Limpeza das arquibancadas, o elogiado costume japonês que marca presença na Copa
Fiéis a um costume que já é quase uma tradição na Copa do Mundo, milhares de torcedores japoneses deixaram as arquibancadas do estádio de Dallas impecáveis, após apoiarem sua seleção na estreia contra os Países Baixos, e recordaram que recolher o lixo faz parte da "cultura japonesa".
Como em outros grandes eventos esportivos, os torcedores japoneses no torneio voltaram a permanecer no estádio após o empate em 2 a 2 para garantir que o entregassem da mesma forma como o encontraram, recolhendo meticulosamente o lixo em sacolas plásticas azuis.
É um hábito adquirido no ensino fundamental, explica à AFP Eita Tanaka, um torcedor japonês que o resume com o lema básico de que "é preciso pensar nos outros".
"Os japoneses são ensinados que, quando usamos um lugar, devemos deixá-lo mais organizado quando vamos embora do que estava quando chegamos", comentou o jovem de 20 anos.
"Por exemplo, na escola arrumamos nossas salas sem que o professor precise nos dizer", acrescentou.
O Japão disputa sua oitava Copa do Mundo consecutiva, e a boa educação de seus torcedores já se tornou um cartão de visitas internacional.
- Responsabilidade social -
Até mesmo o quarterback da NFL Jameis Winston se juntou à ação, vestindo a camisa azul do Japão com seu nome nas costas.
Futo Hagiwara, outro torcedor japonês, expressou seu orgulho pelo reconhecimento do comportamento de seus compatriotas. "É a nossa cultura: onde quer que vamos, devemos recolher aquilo que sujamos. É a nossa filosofia, a nossa atitude", afirmou.
O sociólogo e filósofo Masachi Ohsawa considera que o comportamento dos torcedores resulta de uma combinação de responsabilidade social e pressão do grupo.
"Embora os japoneses geralmente não se interessem muito pela justiça em grande escala — questões como a desigualdade global, os conflitos ou a mudança climática —, eles são extremamente sensíveis às considerações morais em pequena escala", observou.
"Quando se trata de pessoas com quem compartilham um espaço ou com quem têm contato pessoal direto, sentem um forte desejo de não causar transtornos nem fazer com que se sintam desconfortáveis", completou.
- Escola da vida -
As tarefas de limpeza fazem parte da educação japonesa desde cedo. É comum ver crianças esfregando o chão e mesas nas escolas.
Este costume é tão naturalizado que no país há poucas lixeiras, pois espera-se que as pessoas levem seus resíduos para casa. Além disso, descartar o lixo doméstico pode ser uma tarefa trabalhosa, que envolve separá-lo em diferentes categorias.
Scott North, professor emérito de sociologia da Universidade de Osaka, comenta que ele e seus vizinhos se reúnem duas vezes por ano para arrancar ervas daninhas e recolher restos de podas.
Ele explicou que estes grupos se organizam entre líderes e seguidores e funcionam de forma semelhante às torcidas organizadas de futebol.
"Como todos se reúnem e agem juntos, existe a expectativa de que se comportem como um grupo", explicou North, um americano que vive no Japão há cerca de 40 anos.

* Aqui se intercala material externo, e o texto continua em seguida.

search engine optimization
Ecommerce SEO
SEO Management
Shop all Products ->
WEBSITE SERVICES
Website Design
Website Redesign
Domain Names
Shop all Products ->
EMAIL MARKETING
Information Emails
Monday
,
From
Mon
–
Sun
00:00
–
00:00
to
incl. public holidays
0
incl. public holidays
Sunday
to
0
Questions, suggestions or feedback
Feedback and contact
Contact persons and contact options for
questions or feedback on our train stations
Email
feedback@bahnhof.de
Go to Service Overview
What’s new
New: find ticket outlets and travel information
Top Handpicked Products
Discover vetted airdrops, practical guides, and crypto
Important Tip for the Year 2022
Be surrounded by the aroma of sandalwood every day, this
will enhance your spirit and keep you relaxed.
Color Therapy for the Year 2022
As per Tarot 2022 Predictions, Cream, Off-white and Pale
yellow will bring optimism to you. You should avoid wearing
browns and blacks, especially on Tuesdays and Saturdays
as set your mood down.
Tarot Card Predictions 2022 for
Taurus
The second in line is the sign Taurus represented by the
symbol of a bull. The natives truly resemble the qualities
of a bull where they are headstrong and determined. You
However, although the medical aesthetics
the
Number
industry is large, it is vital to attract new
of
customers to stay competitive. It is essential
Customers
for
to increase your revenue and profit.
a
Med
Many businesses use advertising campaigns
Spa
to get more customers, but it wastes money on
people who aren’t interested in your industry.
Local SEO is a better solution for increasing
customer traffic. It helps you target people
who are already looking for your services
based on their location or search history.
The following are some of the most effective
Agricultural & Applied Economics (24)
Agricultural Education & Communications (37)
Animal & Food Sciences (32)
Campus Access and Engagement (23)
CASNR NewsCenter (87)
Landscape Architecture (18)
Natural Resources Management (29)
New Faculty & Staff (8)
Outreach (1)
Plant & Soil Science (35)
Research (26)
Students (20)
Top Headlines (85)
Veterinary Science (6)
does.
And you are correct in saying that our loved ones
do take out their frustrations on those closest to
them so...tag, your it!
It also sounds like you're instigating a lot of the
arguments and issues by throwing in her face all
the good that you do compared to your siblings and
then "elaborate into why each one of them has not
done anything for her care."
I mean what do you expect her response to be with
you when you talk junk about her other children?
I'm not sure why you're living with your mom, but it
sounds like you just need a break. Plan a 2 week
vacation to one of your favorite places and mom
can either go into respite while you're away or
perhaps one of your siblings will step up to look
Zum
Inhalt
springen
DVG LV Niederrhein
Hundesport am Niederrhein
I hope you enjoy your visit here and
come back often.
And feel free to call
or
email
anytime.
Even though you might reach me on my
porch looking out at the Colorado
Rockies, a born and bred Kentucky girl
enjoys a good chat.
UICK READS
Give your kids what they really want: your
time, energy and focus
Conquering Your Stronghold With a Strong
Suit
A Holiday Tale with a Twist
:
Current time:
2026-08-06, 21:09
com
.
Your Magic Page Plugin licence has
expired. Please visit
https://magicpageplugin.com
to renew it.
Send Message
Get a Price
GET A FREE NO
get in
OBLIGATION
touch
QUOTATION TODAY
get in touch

Ohsawa diz que este comportamento pode ser explicado por aquilo que os japoneses chamam de "ler o ambiente". "No Japão, se uma pessoa começa a recolher lixo, quem está à sua volta sente que simplesmente não consegue evitar a se juntar a ela", disse.
Segundo ele, "isto acontece porque, se não o fizerem, os outros vão achar que são más pessoas", em um país no qual a pressão social é uma força poderosa.
Quaisquer sejam os motivos, os torcedores japoneses continuarão recolhendo seu lixo enquanto permanecerem no torneio.
A próxima partida da equipe será no início da madrugada (1h00 no horário de Brasília) de domingo (21) contra a Tunísia, no México, onde o torcedor Hagiwara ficará feliz em continuar dando o exemplo.
"Em geral, não dizemos às crianças que elas devem fazer isso. Simplesmente mostramos nossas ações e nosso comportamento, e os outros nos seguem".